··· GIVEN DATA ···
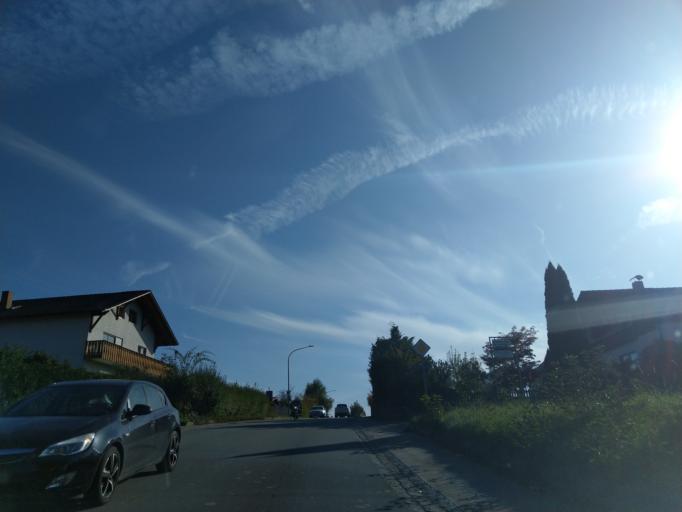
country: DE
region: Bavaria
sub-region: Lower Bavaria
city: Metten
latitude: 48.8919
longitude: 12.9251
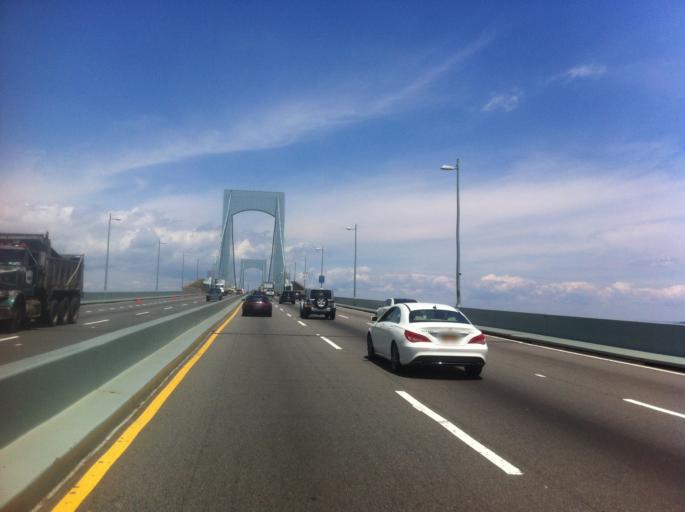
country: US
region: New York
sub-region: Nassau County
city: East Atlantic Beach
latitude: 40.7883
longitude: -73.7907
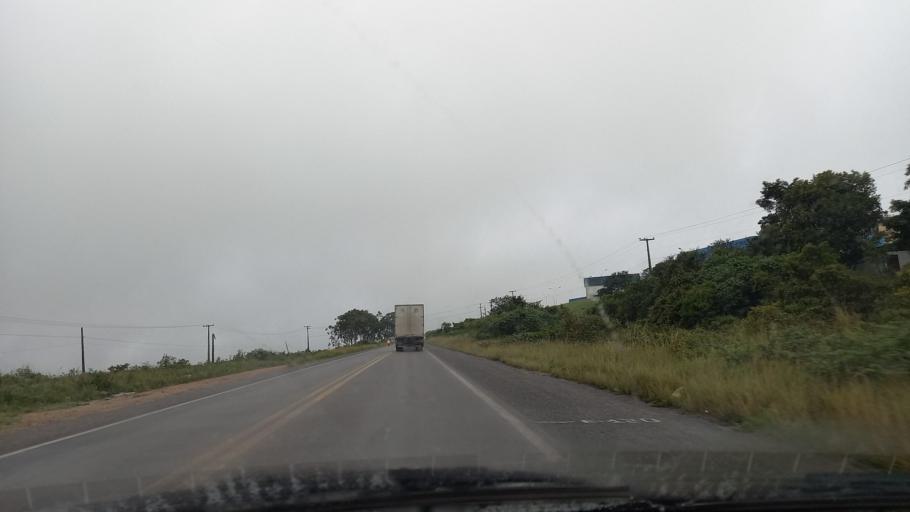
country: BR
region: Pernambuco
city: Garanhuns
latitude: -8.8746
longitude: -36.5276
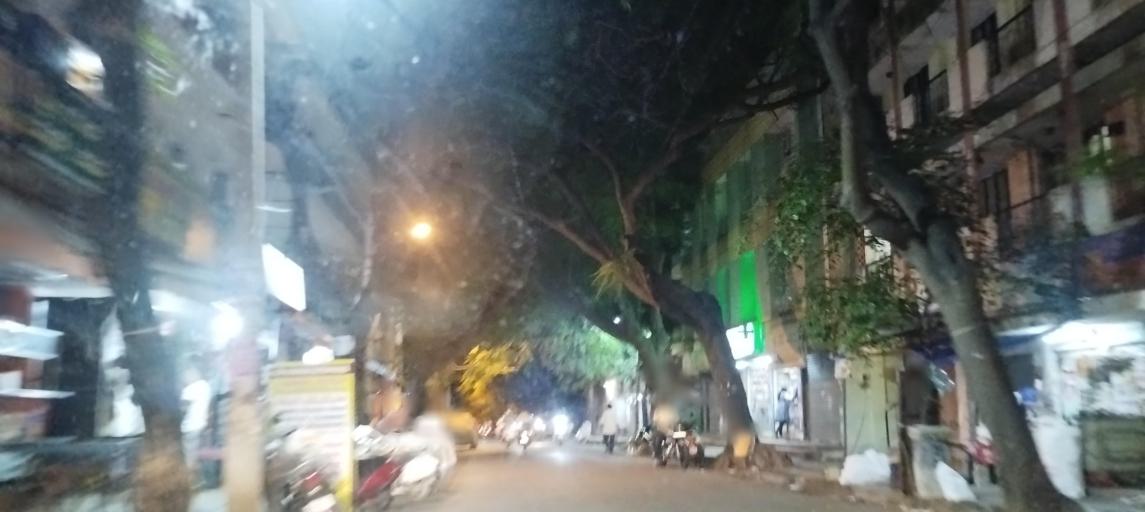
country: IN
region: Karnataka
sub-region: Bangalore Urban
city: Bangalore
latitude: 12.9397
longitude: 77.5552
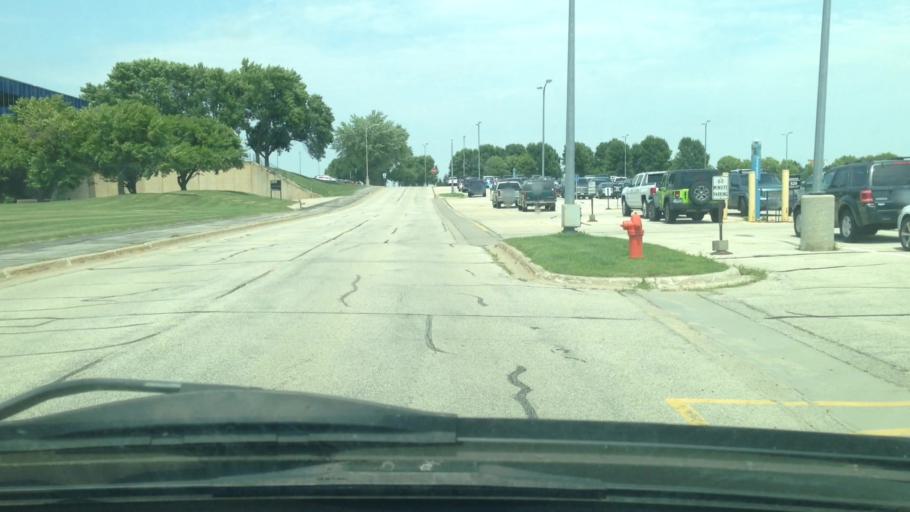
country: US
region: Minnesota
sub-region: Olmsted County
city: Rochester
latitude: 44.0582
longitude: -92.5017
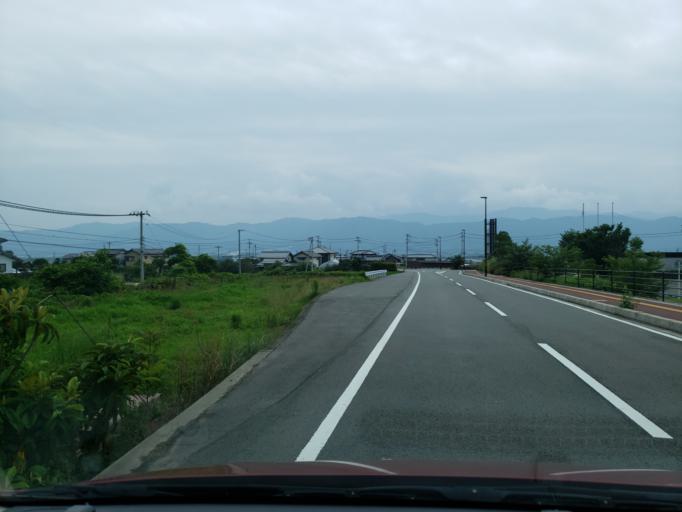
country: JP
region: Tokushima
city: Kamojimacho-jogejima
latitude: 34.1026
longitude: 134.2983
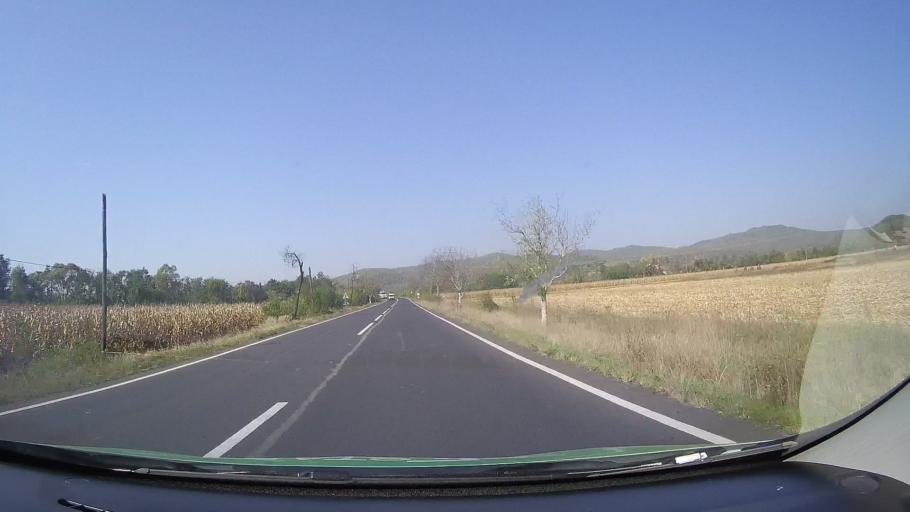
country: RO
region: Hunedoara
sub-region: Comuna Dobra
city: Dobra
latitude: 45.9467
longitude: 22.5998
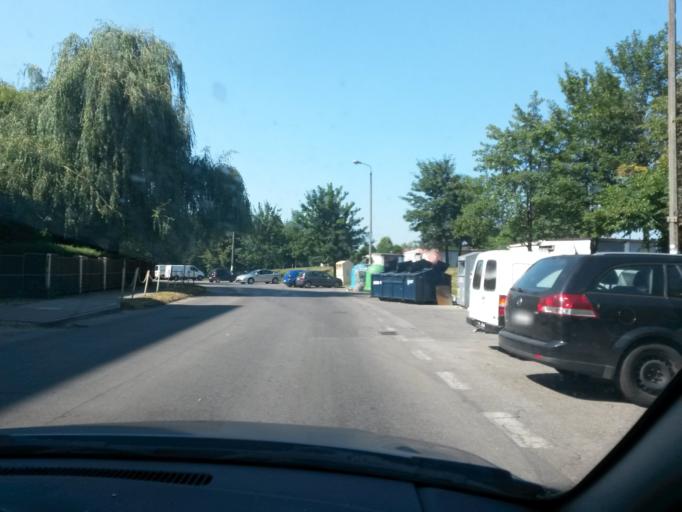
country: PL
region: Silesian Voivodeship
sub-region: Dabrowa Gornicza
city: Dabrowa Gornicza
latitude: 50.3202
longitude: 19.2067
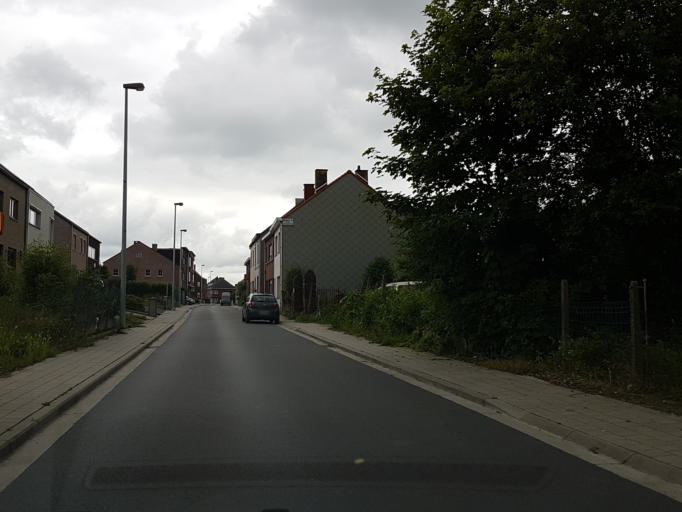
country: BE
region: Flanders
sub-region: Provincie Oost-Vlaanderen
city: Denderleeuw
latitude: 50.9090
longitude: 4.0771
···
**WHAT TO WORK ON:** Render the lines above as a JSON list of strings, with each line as its own string and blank lines dropped. Omit the pictures from your answer.

**TASK SOLUTION:**
[
  "country: DE",
  "region: Bavaria",
  "sub-region: Lower Bavaria",
  "city: Metten",
  "latitude: 48.8919",
  "longitude: 12.9251",
  "country: US",
  "region: New York",
  "sub-region: Nassau County",
  "city: East Atlantic Beach",
  "latitude: 40.7883",
  "longitude: -73.7907",
  "country: BR",
  "region: Pernambuco",
  "city: Garanhuns",
  "latitude: -8.8746",
  "longitude: -36.5276",
  "country: IN",
  "region: Karnataka",
  "sub-region: Bangalore Urban",
  "city: Bangalore",
  "latitude: 12.9397",
  "longitude: 77.5552",
  "country: US",
  "region: Minnesota",
  "sub-region: Olmsted County",
  "city: Rochester",
  "latitude: 44.0582",
  "longitude: -92.5017",
  "country: JP",
  "region: Tokushima",
  "city: Kamojimacho-jogejima",
  "latitude: 34.1026",
  "longitude: 134.2983",
  "country: RO",
  "region: Hunedoara",
  "sub-region: Comuna Dobra",
  "city: Dobra",
  "latitude: 45.9467",
  "longitude: 22.5998",
  "country: PL",
  "region: Silesian Voivodeship",
  "sub-region: Dabrowa Gornicza",
  "city: Dabrowa Gornicza",
  "latitude: 50.3202",
  "longitude: 19.2067",
  "country: BE",
  "region: Flanders",
  "sub-region: Provincie Oost-Vlaanderen",
  "city: Denderleeuw",
  "latitude: 50.9090",
  "longitude: 4.0771"
]